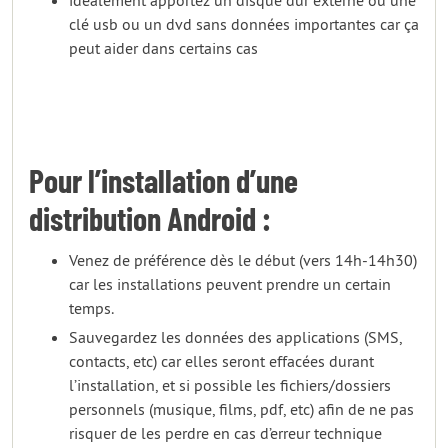
idéalement apportez un disque dur externe ou une
clé usb ou un dvd sans données importantes car ça
peut aider dans certains cas
Pour l’installation d’une
distribution Android :
Venez de préférence dès le début (vers 14h-14h30)
car les installations peuvent prendre un certain
temps.
Sauvegardez les données des applications (SMS,
contacts, etc) car elles seront effacées durant
l’installation, et si possible les fichiers/dossiers
personnels (musique, films, pdf, etc) afin de ne pas
risquer de les perdre en cas d’erreur technique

Exercise objective - Provide the count of lines in the data above that include the word "données", with no added text.

Exercise result - 2